El PP, que como ya hemos dicho aquí en otras ocasiones se está dejando contaminar por ese nacionalpopulismo trumpista, también se ha abrazado al lawfare o guerra judicial para seguir siendo el dueño del cortijo (el cortijo es España y no la sueltan ni a tiros). Los poderes fácticos de este país siempre fueron el alcalde, el cura, el guardia civil o militar y el juez, pero la derecha ha caído en la cuenta de que en esta democracia de cartón piedra el más eficaz, el más efectivo de todos ellos, es el togado calvo de las puñetas. Así, moviendo los resortes de la judicatura, manejando los hilos de las marionetas a su antojo, pueden decir que son más demócratas que nadie, ya que no hacen sino someterse a los juzgados y tribunales y al imperio de la ley. Obviamente, esa Justicia es una farsa, un montaje muy bien urdido y tramado, y jamás dejarán que los jueces progres accedan a los escalafones de mayor nivel.

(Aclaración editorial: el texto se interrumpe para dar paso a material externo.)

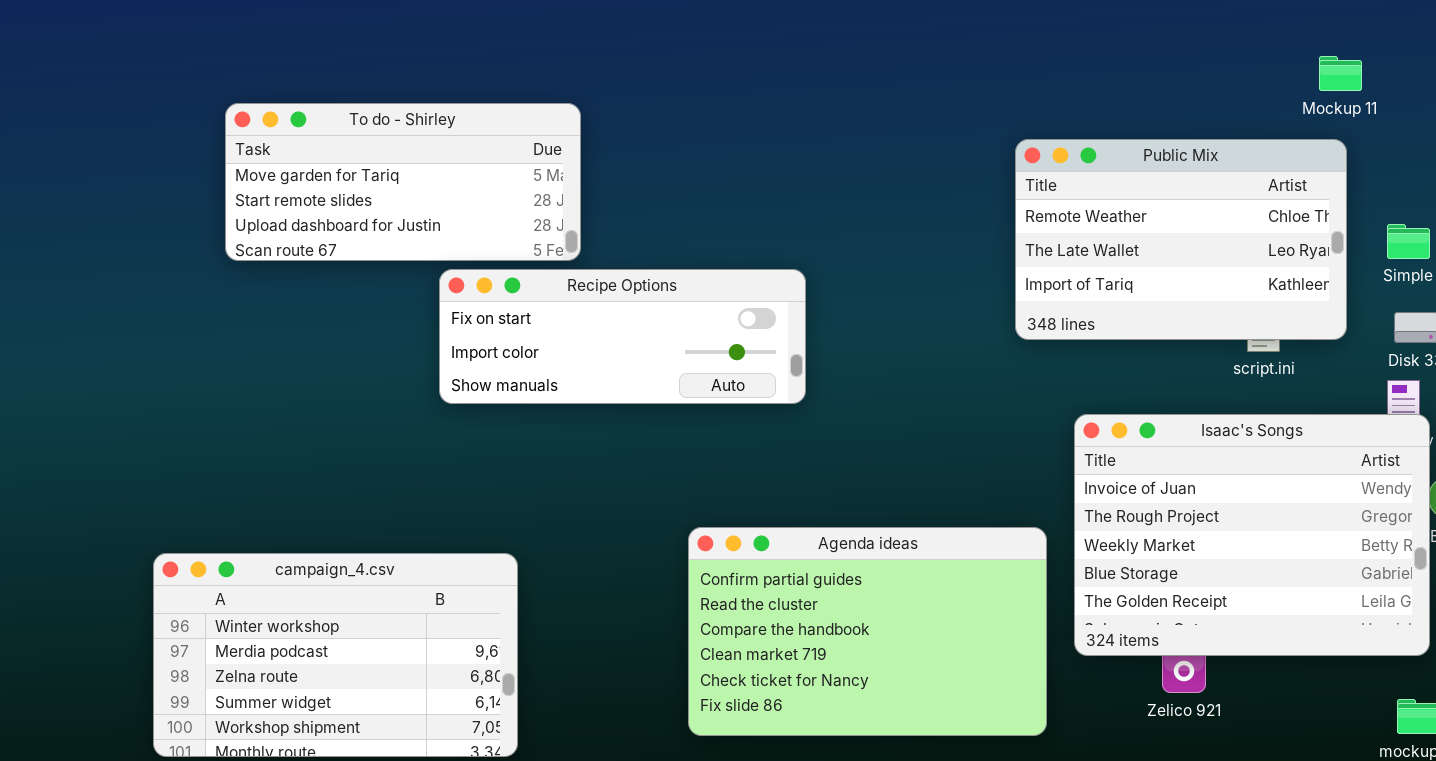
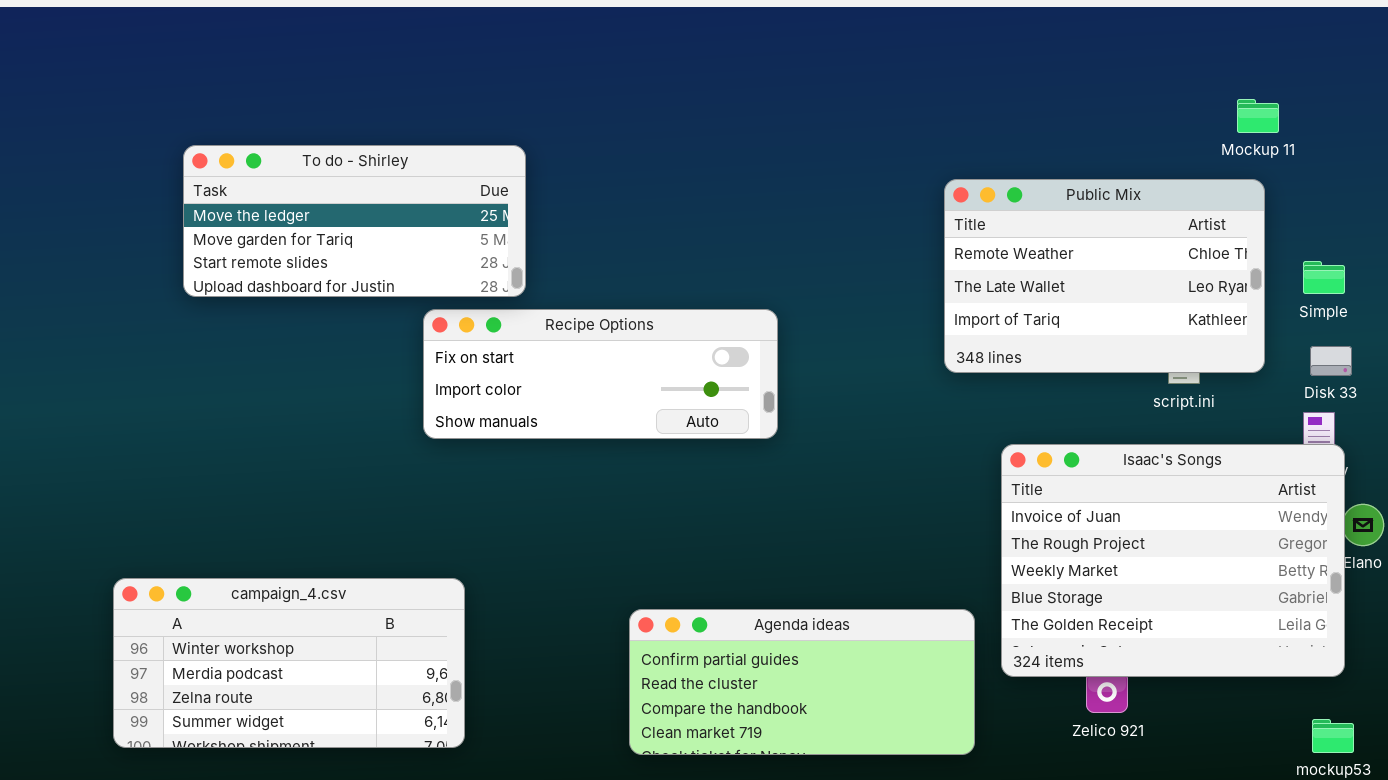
To do - Shirley: [225,103,581,261] -> [183,145,526,297], scrolled up 1 row
Recipe Options: [439,269,806,404] -> [423,309,778,439], moved
Agenda ideas: [688,527,1047,736] -> [629,609,975,755], resized
campaign_4.csv: [153,553,518,757] -> [113,578,465,748], resized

Más del ochenta por ciento de los magistrados de este país pertenecen a asociaciones conservadoras. Con eso está todo dicho. Tenemos una judicatura franquista que no hizo la Transición como es debido y de aquellos polvos estos lodos. Luego no nos extrañe si sale un juez falangista que se niega a sacar la momia de Franco del Valle de los Caídos; o nos viene otro que considera una violación grupal como una fiesta llena de alegría y jolgorio; o aparece una señora (ellas también son de derechas) a la que le sale urticaria cuando unos padres deciden ponerle un nombre vasco, en homenaje al ciclo de la vida y a la madre tierra, a su retoña. Han empezado por censurar las lenguas autóctonas y van a terminar por prohibir todo nombre que les huela a influencia ecologeta, como Lluvia o Luna, a ateísmo mitológico grecolatino, como Dafne o Talía, o a star system, como Shakira o Daenerys. A este paso nos acabarán metiendo el santoral judeocristiano de toda la vida, bautizando a nuestras niñas como Fredesvinda, Pelagia, Sincrética o Tenebrina. Peste de nacionalcatolicismo.